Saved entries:
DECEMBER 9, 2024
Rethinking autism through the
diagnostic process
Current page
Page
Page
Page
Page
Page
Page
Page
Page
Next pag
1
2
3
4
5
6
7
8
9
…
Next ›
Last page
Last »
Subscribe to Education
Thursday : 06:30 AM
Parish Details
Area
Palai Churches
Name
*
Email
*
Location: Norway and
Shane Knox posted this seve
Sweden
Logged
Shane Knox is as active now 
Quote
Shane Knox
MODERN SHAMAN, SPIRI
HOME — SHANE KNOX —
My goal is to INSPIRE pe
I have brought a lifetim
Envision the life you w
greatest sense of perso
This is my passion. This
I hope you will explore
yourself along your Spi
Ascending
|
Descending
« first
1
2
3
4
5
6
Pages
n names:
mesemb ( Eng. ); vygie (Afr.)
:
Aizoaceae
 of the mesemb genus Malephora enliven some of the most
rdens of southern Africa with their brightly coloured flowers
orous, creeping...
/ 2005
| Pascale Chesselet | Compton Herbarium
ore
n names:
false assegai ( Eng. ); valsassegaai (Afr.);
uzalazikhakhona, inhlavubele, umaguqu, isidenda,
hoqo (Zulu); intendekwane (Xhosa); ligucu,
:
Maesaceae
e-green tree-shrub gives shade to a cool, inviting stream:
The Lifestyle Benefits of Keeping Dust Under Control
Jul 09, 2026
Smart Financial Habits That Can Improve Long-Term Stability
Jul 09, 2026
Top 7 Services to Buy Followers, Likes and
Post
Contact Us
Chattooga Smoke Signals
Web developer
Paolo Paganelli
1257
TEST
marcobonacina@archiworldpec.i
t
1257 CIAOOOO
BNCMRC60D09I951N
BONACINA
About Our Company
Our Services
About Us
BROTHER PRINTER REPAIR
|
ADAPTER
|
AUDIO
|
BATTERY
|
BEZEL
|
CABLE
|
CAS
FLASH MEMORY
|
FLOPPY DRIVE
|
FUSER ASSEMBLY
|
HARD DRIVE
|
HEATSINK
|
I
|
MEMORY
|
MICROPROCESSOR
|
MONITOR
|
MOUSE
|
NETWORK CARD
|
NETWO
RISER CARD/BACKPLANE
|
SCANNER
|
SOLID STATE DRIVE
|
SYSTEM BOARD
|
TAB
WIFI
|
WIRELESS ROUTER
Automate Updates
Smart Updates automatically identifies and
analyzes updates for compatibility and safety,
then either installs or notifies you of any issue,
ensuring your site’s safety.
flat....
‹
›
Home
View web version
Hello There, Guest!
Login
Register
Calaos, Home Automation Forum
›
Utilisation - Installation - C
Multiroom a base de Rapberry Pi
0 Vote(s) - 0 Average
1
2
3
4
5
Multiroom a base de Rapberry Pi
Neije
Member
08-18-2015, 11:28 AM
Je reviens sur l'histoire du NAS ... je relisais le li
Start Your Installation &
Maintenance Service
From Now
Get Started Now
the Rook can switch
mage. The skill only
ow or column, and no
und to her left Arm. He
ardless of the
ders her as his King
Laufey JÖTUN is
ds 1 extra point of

What is being asked
When the string "Installation" appears in a line of the records above, that line is to be copied.

Solution to this problem
Utilisation - Installation - C
Start Your Installation &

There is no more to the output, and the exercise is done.